Hodges' Model: Welcome to the QUAD: "Train midwives as nurses" - Ockenden

Hodges' model is a conceptual framework to support reflection and critical thinking. Situated, the model can help integrate all disciplines (academic and professional). Amid news items, are posts that illustrate the scope and application of the model. A bibliography and A4 template are provided in the sidebar. Welcome to the QUAD ...

Saturday, July 11, 2026

"Train midwives as nurses" - Ockenden

Re. Ockenden Report

Catching up on the newspapers, I noticed in the Times reporting of Ockenden calling for midwives to train as nurses first. Provoking debate about nurse education.

Within maternity services there are problems with continuity of care and skills in dealing with complex cases:

'Maternal Deaths 

60. The Review examined 27 maternal deaths that occurred between 2006-2024. Five cases fell outside of the Terms of Reference of the Review. Of the 22 remaining cases, reviewers identified failures in care that may have or substantially impacted on the outcome in six deaths. 

61. The profile of maternal deaths at NUH over this period broadly aligned with the known demographics and causes as identified by MBRRACE. 11 of the deaths occurred to women living in the most deprived areas of the city and 14 occurred amongst women who were not white British.

62. The common failures reviewers identified that might prevent future maternal deaths included: listening to women and families and acting promptly on concerns; continuity of care particularly for those with additional social/medical complexities; robust clinical governance to ensure timely information sharing across organisations and prompt access to imaging for women presenting with concerning neurological symptoms.' xiv

AI Overview (Ecosia) suggests that although direct entry to midwifery has always been possible(?), the English National Board created the pathway some 39 years ago.

The Ockenden Report describes how in combination health systems, culture, leadership and training can contribute to compassion fatigue (p.313).

When you look at Hodges' model and our languages, a great many challenges for curricula, training and education programmes can be found. The most powerful of what can be progressive, or threats are invariably mechanistic:

  • shorten
  • bypass
  • shortcut
  • cutting corners
  • short-circuit

Nursing must always move forward, continuous professional development is built on this principle. In the late 70s and 1980s post-registered qualifications were held in high esteem. Especially midwifery, paediatrics, health visiting, emergency and intensive care. 
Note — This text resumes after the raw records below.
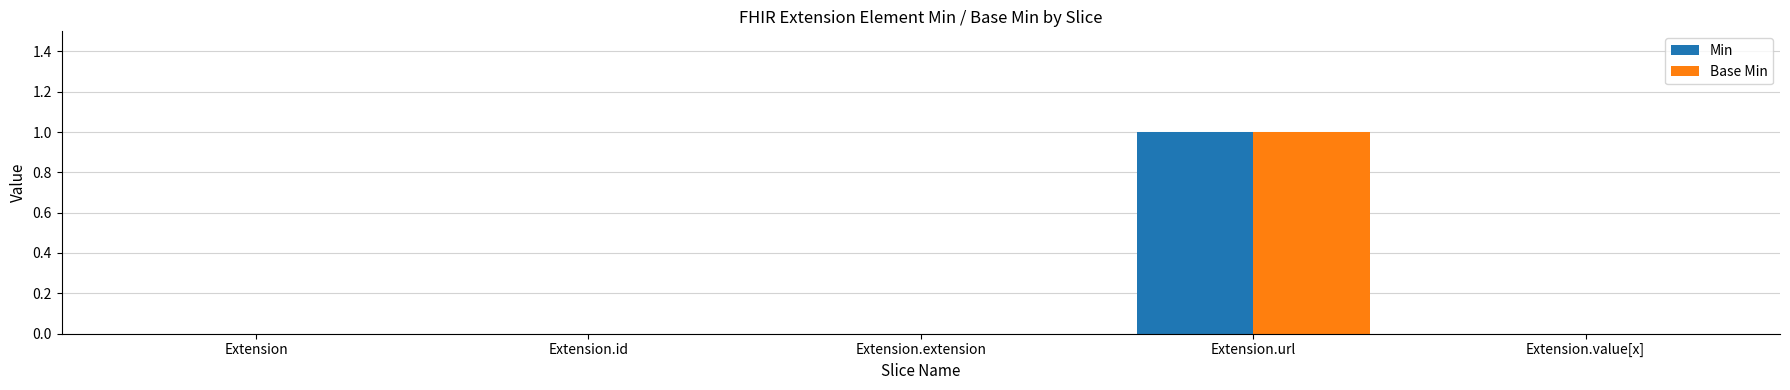

True or false: Base Min has a value of 0 at Extension.id.

True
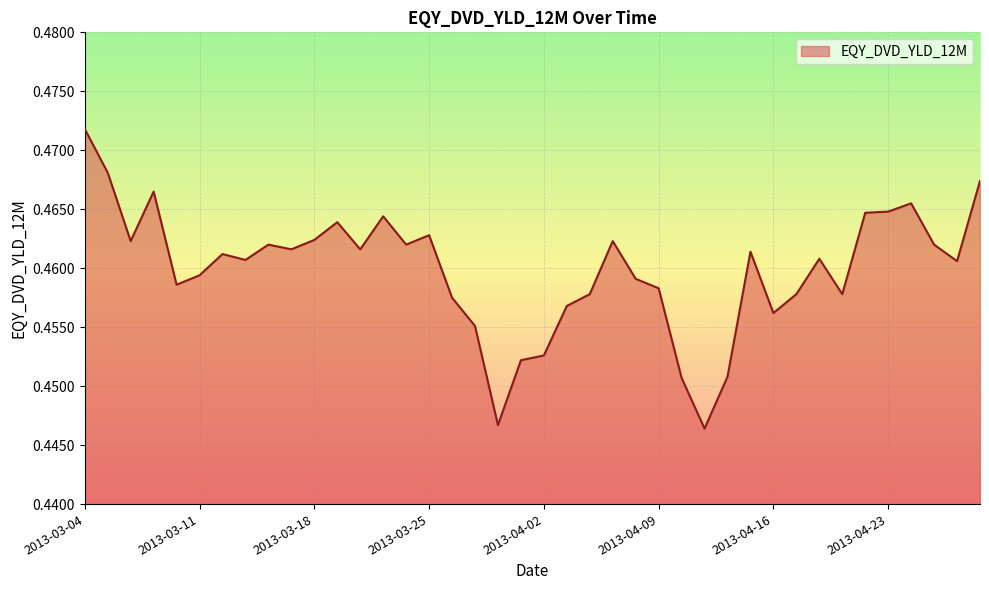

How many lines are shown in the chart?

1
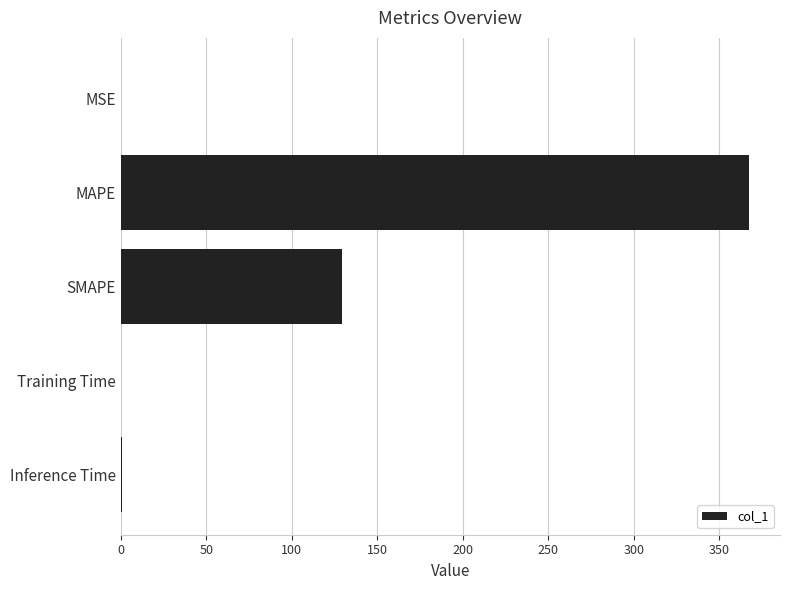

What is the maximum value shown in the chart?

367.1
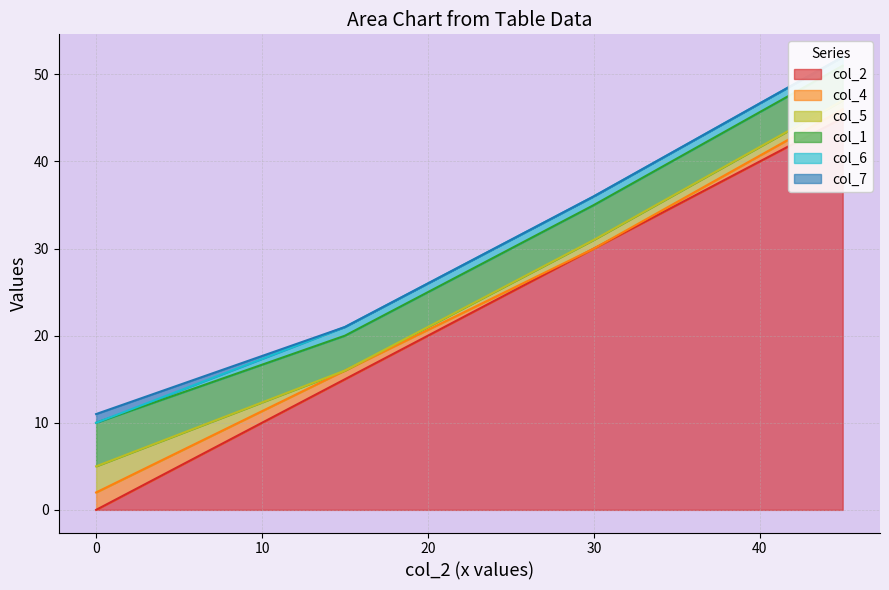

What are all the series names shown in the legend?

col_2, col_4, col_5, col_1, col_6, col_7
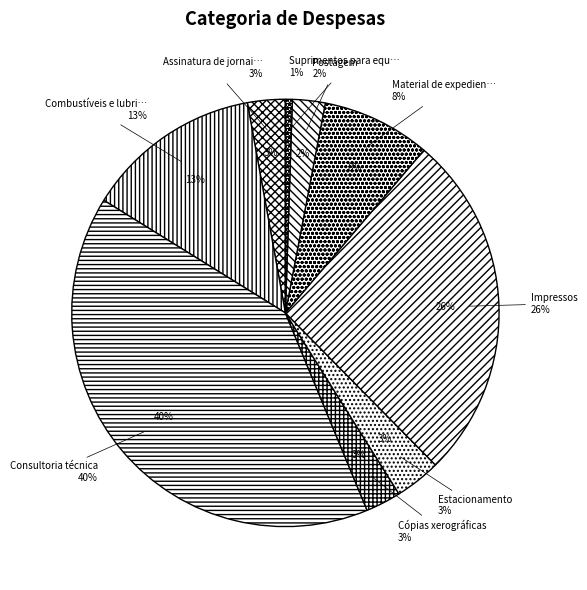

Which slice is the smallest?

Suprimentos para equipamentos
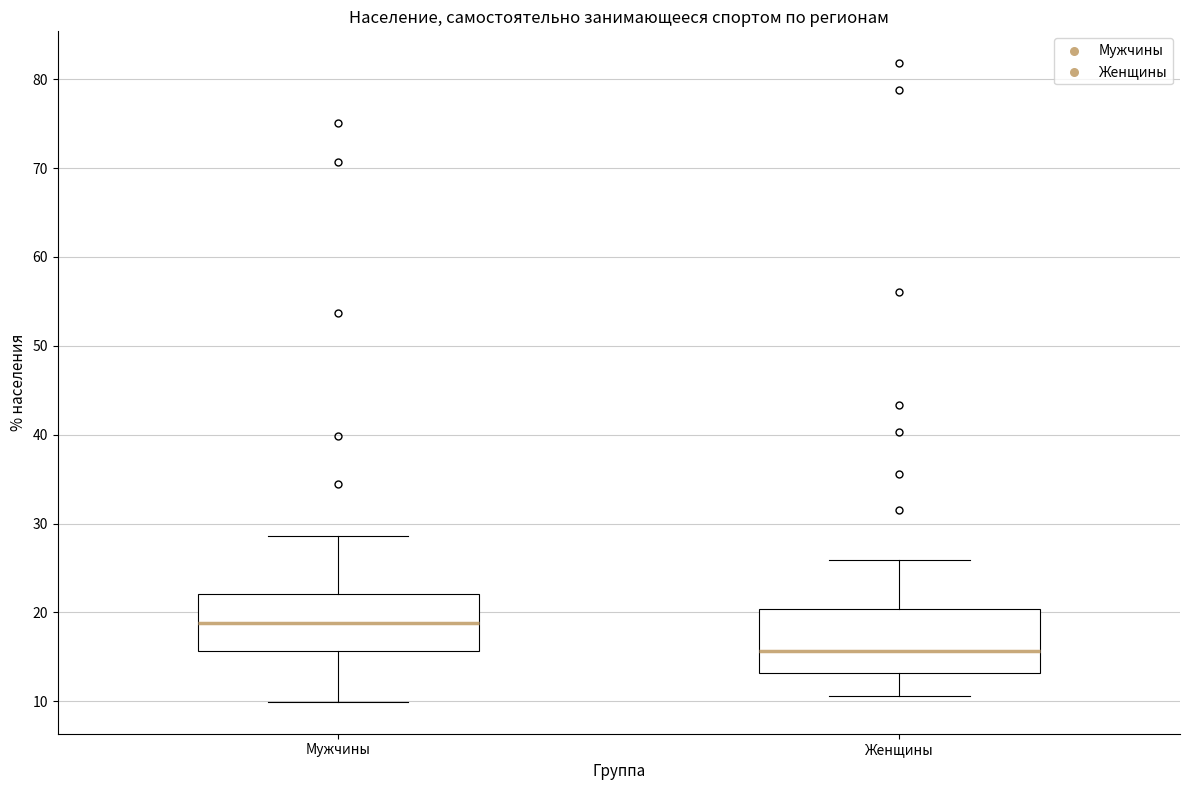

Reading left to right, transcribe this box plot: for each box, give where its median line is, the range the box spans, and where its two whiskers end, as read against the y-axis. The values are not printed on the chart, so give them approximately, as read against the axis.

Мужчины: median 19, box 16 to 22, whiskers 10 to 29
Женщины: median 16, box 13 to 20, whiskers 11 to 26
Clearly, decision and policymakers can underestimate the value of basic nurse training. Having an idea since childhood is brilliant, but at interview saying you're compassionate and want to make a difference will soon be tested. Sometimes as a student rather bluntly, as with a first placement in forensic nursing. I wonder how many students have been lost there? I'm sure the majority will cope, manage, enjoy and prosper, but I've seen the student peers who miss these cohort members on subsequent learning experiences. What preparation is employed?

Basic nurse training, is just that. Demonstrating competence in communication, awareness of basic needs and how these are expressed behaviourally. What interpersonal skills and knowledge are needed. As highlighted before, the director of nurse education worried about those of us who worked as nursing assistants risked being trained in poor care. Not recognising 'bad practice', a 'poor attitude', not using observation and most important of all listening: to what is said and unsaid. When I started I remember thinking about not responding - as individually programmed to do so, through a reflex action. That was a worry back then. 

While the news in the Ockenden Report is bleak. The depth of the report (for me) is manifest in identification of not only socioeconomic factors, but sociotechnical too (with five mentions) and the critical interplay of seeing (and hearing!) the individual amid the collective:

'2. Fetal monitoring

Rather than reflecting simple failures of individual interpretation, growing evidence suggests that intrapartum fetal monitoring is best understood as a complex sociotechnical practice, shaped by system design, workload, team dynamics, guideline variability and organisational culture.119 Continuous CTG itself has well-recognised limitations, including poor specificity for predicting long-term neonatal outcomes and substantial inter- and intra-observer variation in interpretation.5 Reviews of intrapartum care are therefore unavoidably influenced by retrospective bias, with greater apparent clarity afforded by knowledge of the outcome than was available to clinicians at the time. 

However, despite this, a sociotechnical understanding does not negate the importance of examining individual cases in which intrapartum monitoring was demonstrably substandard. National inquiries and confidential reviews repeatedly describe cases involving sustained failure to recognise pathological fetal heart-rate patterns, delayed escalation despite repeated triggers, and missed opportunities for timely intervention. 2,3,120,121 These cases cannot be explained solely by the inherent limitations of CTG or by hindsight bias.' p.143.

It is quite shocking to hear this conclusion: the need to train as a nurse first. Counterarguments: where is the evidence(?!) - have followed. But then if you undervalue and miss the fundamentals (see Hodges' model!) then individuals, families, communities, students, practitioners, services and systems suffer.